Editor's note: Listen to Matthew Hersch discuss the history behind the development of the space suit. From early high altitude suits, to women’s foundation garments and depictions in popular culture, Hersch covers the amazing story behind one of space exploration’s most important inventions.


This weekend, November 18 and 19, the National Air and Space Museum hosts the Lemelson Center for the Study of Invention and Innovation’s 2011 New Perspectives on Invention and Innovation symposium. This year, it promises to be a stimulating and exciting time as we ponder Moving Beyond Earth: Innovations in Space.

1981, The Space Shuttle program begins with the launch of Columbia, STS-1. Courtesy of NASA.

The task of this gathering is to consider the nature of invention and innovation in space. We, in general, have the belief that the technologies used to engage in spaceflight are by definition innovative. This may be true at some level, but the relationships between technological innovation; various space institutions; innovative concepts, practices, or organizations; and the people associated with each are intrinsically complex. Essentially nonlinear, these relationships allow innovation to take place, no doubt, but there does not seem to be a way to guarantee it. Those who seek to command innovation find that changes in inputs to various aspects of the systems, themselves designed to yield innovative alterations, do not necessarily ensure proportionate positive developments in output. It is non-linearity writ large.

1998, International Space Station begins operations. Photo courtesy of the National Air and Space Museum.

I find such discussions invigorating, and the symposium promises to bring together a range of thinkers about the subject to explore various aspect of space-technology innovation. Engineers such as Larry Williams of SpaceXHaym Benaroya from Rutgers University, and Pablo de León from the University of North Dakota will offer discussions of some of the vexing questions we have about reaching into space and living and working there once we go there to stay.
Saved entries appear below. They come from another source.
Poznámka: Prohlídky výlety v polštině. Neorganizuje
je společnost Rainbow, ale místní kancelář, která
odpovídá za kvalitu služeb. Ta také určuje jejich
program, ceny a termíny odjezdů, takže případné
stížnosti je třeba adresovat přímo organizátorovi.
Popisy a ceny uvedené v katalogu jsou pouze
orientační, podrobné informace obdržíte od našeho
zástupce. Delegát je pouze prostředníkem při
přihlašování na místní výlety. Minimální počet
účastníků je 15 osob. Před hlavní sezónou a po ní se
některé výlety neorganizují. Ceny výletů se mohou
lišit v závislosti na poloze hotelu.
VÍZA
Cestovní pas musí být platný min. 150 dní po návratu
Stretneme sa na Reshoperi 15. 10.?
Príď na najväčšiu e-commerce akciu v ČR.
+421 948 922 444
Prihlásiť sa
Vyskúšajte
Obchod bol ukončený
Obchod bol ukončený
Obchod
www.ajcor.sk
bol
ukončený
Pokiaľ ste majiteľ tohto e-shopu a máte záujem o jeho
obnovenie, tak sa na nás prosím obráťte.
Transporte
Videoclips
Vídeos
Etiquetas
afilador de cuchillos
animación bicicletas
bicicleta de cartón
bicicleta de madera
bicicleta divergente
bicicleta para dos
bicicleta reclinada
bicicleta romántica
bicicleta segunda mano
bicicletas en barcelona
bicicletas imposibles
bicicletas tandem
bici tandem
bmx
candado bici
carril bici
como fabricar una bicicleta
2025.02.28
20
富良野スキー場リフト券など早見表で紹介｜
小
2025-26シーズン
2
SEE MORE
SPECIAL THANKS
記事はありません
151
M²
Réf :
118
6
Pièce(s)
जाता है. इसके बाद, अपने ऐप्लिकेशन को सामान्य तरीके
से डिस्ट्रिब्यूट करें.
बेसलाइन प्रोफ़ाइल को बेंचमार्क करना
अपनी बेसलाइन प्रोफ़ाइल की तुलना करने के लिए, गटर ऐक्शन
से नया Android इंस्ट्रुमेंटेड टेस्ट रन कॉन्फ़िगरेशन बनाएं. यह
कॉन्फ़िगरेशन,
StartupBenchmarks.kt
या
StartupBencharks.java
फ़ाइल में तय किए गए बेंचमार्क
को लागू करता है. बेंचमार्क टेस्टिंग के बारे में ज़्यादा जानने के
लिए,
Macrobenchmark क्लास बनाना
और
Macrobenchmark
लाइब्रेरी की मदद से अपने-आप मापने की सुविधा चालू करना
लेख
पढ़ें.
Historians such as Michael Neufeld of the National Air and Space Museum, Amy Foster of the University of Central Florida, and Matthew Hersch of the University of Pennsylvania unravel the complexity of past space efforts to help illuminate the present. And such policy leaders as scientist and astronaut Tom Jones and American University professor Howard McCurdy chart the course of future endeavors to reach beyond this planet to the larger cosmos.

1926, Robert Goddard launches the first liquid-fueled rocket. Photo courtesy of NASA.

These are just a few of the highlights of the symposium; it promises to be a rousing time, with keen observations and provocative perspectives on the past, present, and future of humanity of space. A full list of symposium sessions and times is available on the Lemelson Center’s website. Come one, come all!


Roger D. Launius is senior curator in the Division of Space History at the Smithsonian’s National Air and Space Museum.